Presidente da Companhia Espírito-Santense de Saneamento (Cesan) e da Associação Brasileira das Empresas Estaduais de Saneamento (Aesbe), o capixaba Munir Abud informou que a universalização dos serviços de saneamento básico vai exigir um volume expressivo de capital. Segundo ele, estudos anteriores estimavam cerca de R$ 700 bilhões em investimentos, mas, ressaltou Abud, os valores atualizados já podem se aproximar de R$ 1 trilhão.
“Estamos falando de uma necessidade de investimento que pode chegar à casa de R$ 1 trilhão. Esse recurso não está concentrado em uma única fonte. O orçamento público é limitado, e as companhias, isoladamente, não conseguem financiar a universalização com recursos próprios. Por isso, a parceria com a iniciativa privada é estratégica”, afirmou, ao participar do painel de abertura do evento “Raio-X das PPPs de Saneamento”, realizado na terça-feira (24/02), na Arena B3, em São Paulo. O cenário de forte mobilização e altas expectativas para o saneamento foi o tema central do painel.
Ao abordar o momento do setor, Munir Abud destacou o avanço do saneamento na agenda pública e política. “É inegável que o saneamento ganhou centralidade no debate público. Hoje, é um tema presente nas campanhas e cada vez mais cobrado pela sociedade. Essa pressão é positiva, porque eleva o nível de responsabilidade dos gestores e fortalece o compromisso com a universalização”, afirmou durante o painel “Cenários para investimentos, estruturação dos projetos e potenciais riscos para os leilões de saneamento de 2026”.
As perspectivas para 2026 são consideradas robustas, com leilões estruturantes já previstos. Abud citou como exemplo o leilão da Saneago, estimado em aproximadamente R$ 6 bilhões. “O leilão da Saneago já está marcado e representa um investimento da ordem de R$ 6 bilhões. Trata-se de uma companhia relevante, que demanda aportes consistentes para cumprir as metas de universalização”, destacou.
Outro projeto mencionado foi a PPP da Companhia de Água e Esgoto da Paraíba (Cagepa), com investimento estimado em R$ 8,4 bilhões. “Temos um conjunto de projetos relevantes em estruturação. A expectativa é de um ano que começa aquecido, com operações de grande porte. Isso sinaliza maturidade e dinamismo do setor”, acrescentou o capixaba.
Para o presidente da Cesan e da Aesbe, a atração de capital depende diretamente de estabilidade regulatória e segurança contratual. “O investidor precisa ter previsibilidade. É fundamental que os contratos estejam protegidos de mudanças conjunturais a cada ciclo eleitoral. Saneamento é política de Estado, não de governo. A estabilidade institucional é condição para investimentos de longo prazo”, pontuou.

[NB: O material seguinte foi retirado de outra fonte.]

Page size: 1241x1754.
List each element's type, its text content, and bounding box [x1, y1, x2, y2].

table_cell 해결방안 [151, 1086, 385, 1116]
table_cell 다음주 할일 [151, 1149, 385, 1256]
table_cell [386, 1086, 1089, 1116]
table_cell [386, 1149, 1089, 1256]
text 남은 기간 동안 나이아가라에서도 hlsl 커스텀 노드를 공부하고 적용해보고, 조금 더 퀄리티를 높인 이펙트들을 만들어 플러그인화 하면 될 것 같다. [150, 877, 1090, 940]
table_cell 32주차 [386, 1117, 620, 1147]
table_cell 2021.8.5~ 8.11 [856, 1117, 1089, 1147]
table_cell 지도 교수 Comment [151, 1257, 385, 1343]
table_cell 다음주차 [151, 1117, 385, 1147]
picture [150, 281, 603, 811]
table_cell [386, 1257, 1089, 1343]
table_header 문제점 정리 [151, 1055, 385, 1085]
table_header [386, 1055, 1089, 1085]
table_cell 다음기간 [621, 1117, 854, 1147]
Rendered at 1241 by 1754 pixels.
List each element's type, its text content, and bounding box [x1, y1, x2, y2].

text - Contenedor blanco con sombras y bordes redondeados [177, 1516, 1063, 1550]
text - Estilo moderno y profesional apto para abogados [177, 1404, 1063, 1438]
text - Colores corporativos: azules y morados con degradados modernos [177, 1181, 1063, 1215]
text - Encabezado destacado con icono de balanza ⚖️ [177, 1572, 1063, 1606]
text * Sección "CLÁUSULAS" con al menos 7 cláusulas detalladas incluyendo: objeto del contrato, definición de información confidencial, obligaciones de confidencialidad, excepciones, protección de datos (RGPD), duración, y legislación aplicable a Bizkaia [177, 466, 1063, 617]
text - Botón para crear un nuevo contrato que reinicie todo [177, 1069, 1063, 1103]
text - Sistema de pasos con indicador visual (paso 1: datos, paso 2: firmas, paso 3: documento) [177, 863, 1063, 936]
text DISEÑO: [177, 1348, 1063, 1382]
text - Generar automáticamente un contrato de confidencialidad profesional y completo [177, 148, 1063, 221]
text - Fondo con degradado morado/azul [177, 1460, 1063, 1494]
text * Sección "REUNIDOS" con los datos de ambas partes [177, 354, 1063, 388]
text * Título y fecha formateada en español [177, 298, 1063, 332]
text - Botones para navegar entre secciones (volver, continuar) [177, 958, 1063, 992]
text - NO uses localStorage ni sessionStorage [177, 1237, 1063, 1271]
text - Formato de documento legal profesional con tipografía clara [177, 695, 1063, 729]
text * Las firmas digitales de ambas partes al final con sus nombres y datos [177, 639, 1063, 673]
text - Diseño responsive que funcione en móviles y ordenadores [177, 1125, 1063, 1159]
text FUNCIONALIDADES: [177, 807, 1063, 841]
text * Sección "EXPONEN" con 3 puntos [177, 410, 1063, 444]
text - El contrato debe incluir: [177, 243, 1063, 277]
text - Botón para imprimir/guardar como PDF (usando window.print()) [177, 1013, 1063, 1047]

Munir Abud também destacou a resiliência do setor, inclusive durante a pandemia, quando os investimentos foram mantidos. “Mesmo em um cenário de crise, a inadimplência não alcançou níveis que comprometessem a sustentabilidade das companhias. Os investimentos seguiram sendo executados, o que demonstra a solidez do setor”, observou.
Segundo o presidente da Cesan, essa característica tem atraído novos perfis de investidores, especialmente fundos com visão de longo prazo. “Há um aumento consistente de novos players no saneamento, com fundos de investimento disputando ativos no setor. Quando há clareza regulatória e segurança jurídica, o ambiente se torna naturalmente mais atrativo para o capital”, concluiu.
O “Raio-X das PPPs de Saneamento” segue ao longo do dia com debates sobre estruturação de projetos, impactos regulatórios e perspectivas para o futuro do saneamento no Brasil.